PhD student Department of Hematology and Immunology-Myeloma Center Brussels, Vrije Universiteit Brussel, Brussels, Belgium Brussels, Belgium
Introduction: The bone marrow microenvironment plays a crucial role in the development of drug resistance in multiple myeloma (MM). In recent years, metabolomics have become of great importance in the search for new treatment strategies in cancer. Cancer cells are highly capable of adapting their metabolism to increasing energy demands. We have previously shown that MM cells are dependent on proline synthesis, and inhibition of proline production by PYCR1 interference increased bortezomib sensitivity both in vitro and in vivo. Surrounding stromal cells in the microenvironment support tumor growth. As PYCR1 is highly expressed in stromal cells, we wondered whether the stromal cells produce and secrete proline into the microenvironment to support and stimulate MM cell metabolism and proliferation. In this study, we investigated whether inhibition of proline production by stromal cells negatively affects myeloma cell viability.
Methods: PYCR1 expression was investigated by the use of microarray data from the Heidelberg/Montpellier cohort. For in vitro experiments, the human MM cell lines OPM-2 and XG-2 and the human stromal cell line HS-5 were used. Data was confirmed on primary CD138+ MM cells. To obtain primary stromal cells, the CD138- fraction from primary patient samples was plated out in fresh medium. After 48h, the medium was refreshed and all adherent cells were further cultured and used as primary stromal cells. PYCR1 expression in HS-5 cells was reduced through siRNA. Hypoxic culture ( < 1% O2) was established through hypoxia chambers. Angiogenesis and cytokine arrays were performed to identify changes in cytokine and growth factor secretion. Protein expression was measured by western blot. Viability was assessed by CellTiterGlo assay.

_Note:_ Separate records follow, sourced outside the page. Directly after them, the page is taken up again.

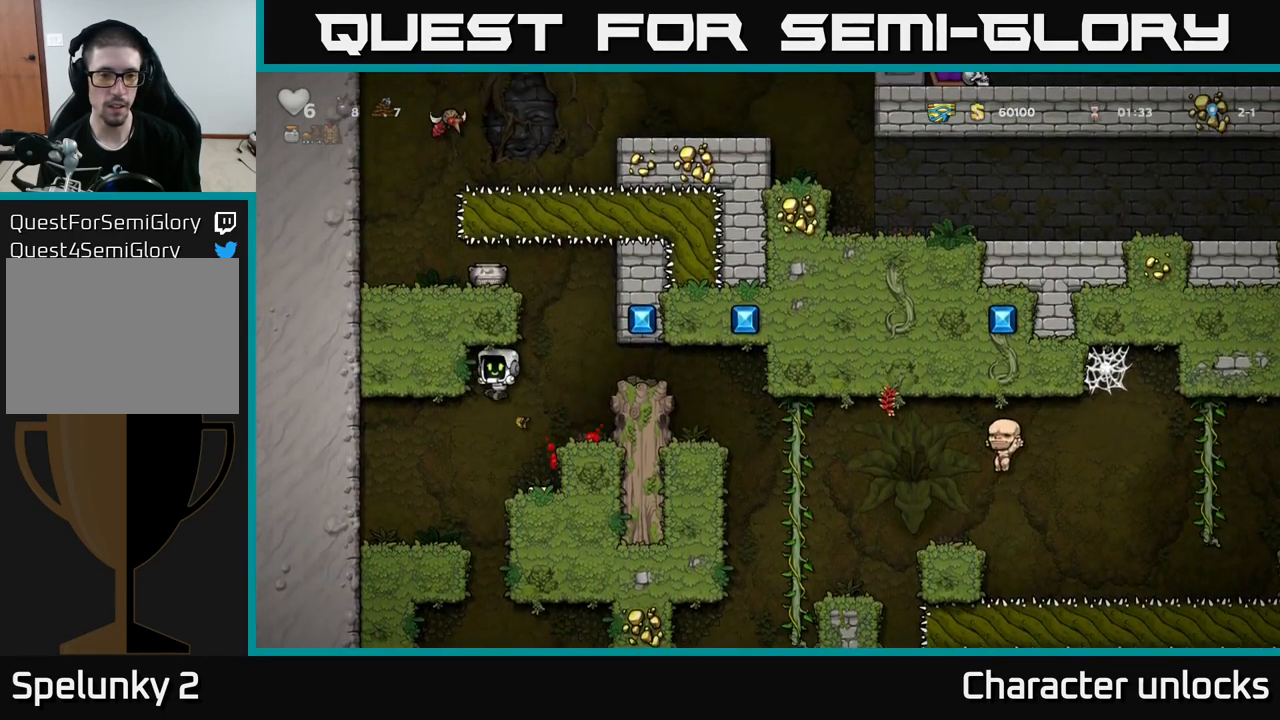
{"buttons": ["A", "DPAD_RIGHT"], "left_stick": "center", "events": [[34, "DPAD_RIGHT", "up"], [350, "A", "down"], [417, "DPAD_RIGHT", "down"]]}
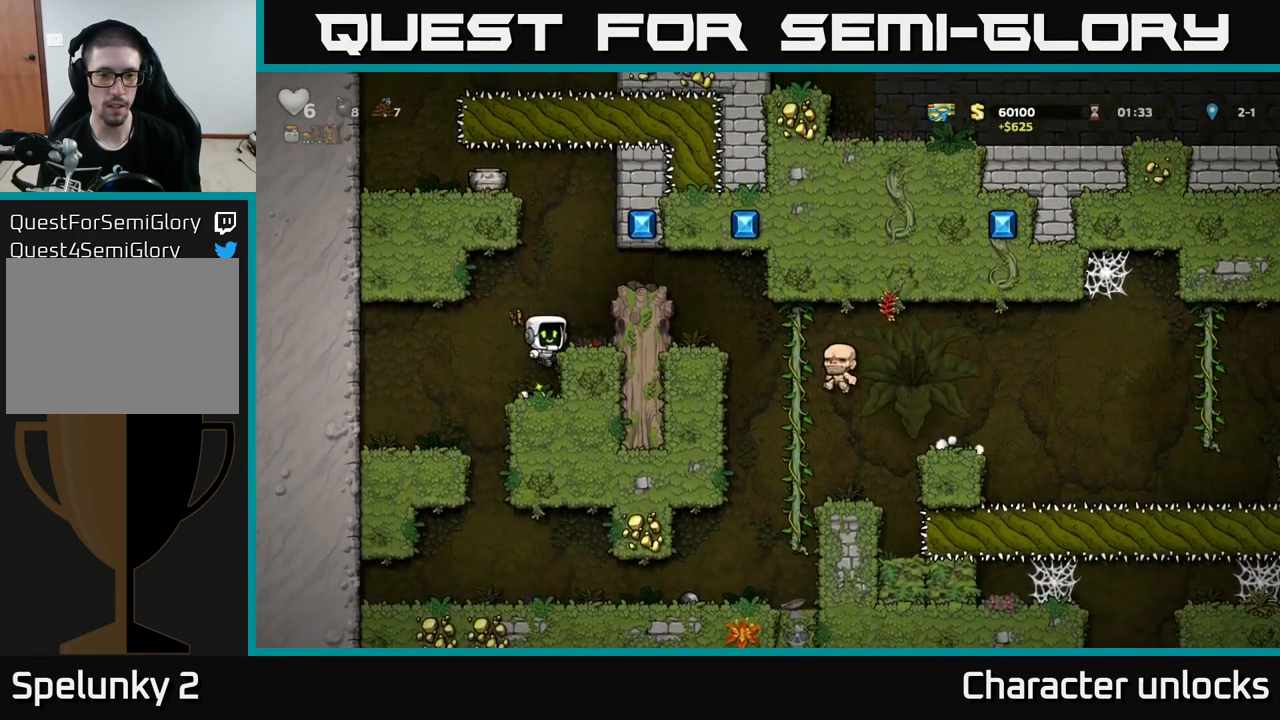
{"buttons": ["DPAD_RIGHT"], "left_stick": "center", "events": [[84, "A", "up"], [284, "A", "down"], [367, "A", "up"]]}
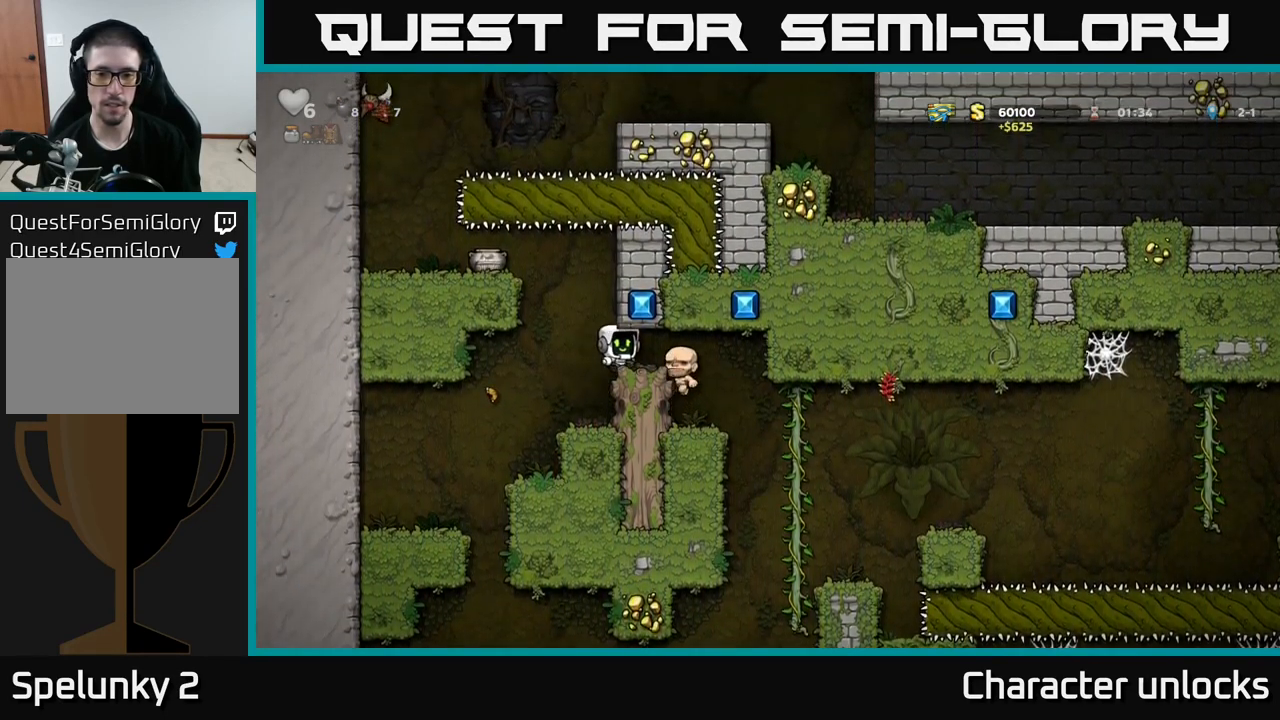
{"buttons": ["DPAD_RIGHT"], "left_stick": "center", "events": []}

Results: Gene expression analysis showed high RNA expression of PYCR1 in healthy BMPCs, plasma cells from MGUS and MM patients, but also in bone marrow stromal cells (BMSCs). PYCR1 expression was low or absent in other cell types, including T cells, osteoclasts, monocytic and granulocytic cells. On protein level, we also confirmed PYCR1 expression in MM cells (CD138+), the CD138- fraction and cultured primary stromal cells. Moreover, PYCR1 expression increased upon hypoxic culture in primary stromal cells and HS-5. PYCR1 knockdown in HS-5 did not affect the viability of the stromal cells, but did reduce their protective effect on OPM2 and XG-2 cells against bortezomib. Further analysis of the conditioned medium of the stromal cells via angiogenesis and cytokine arrays identified a reduced secretion of IL-1β, activin A and IL-13 upon PYCR1 interference. In vivo, PYCR1 inhibition enhanced bortezomib-mediated effects on tumor burden.
Conclusions: This study indicates that PYCR1 is a potential target in the MM tumor microenvironment, to not only alter metabolite availability for MM cells, but to also reduce cytokine and growth factor release from stromal cells, thereby annihilating their protective effect on MM cells.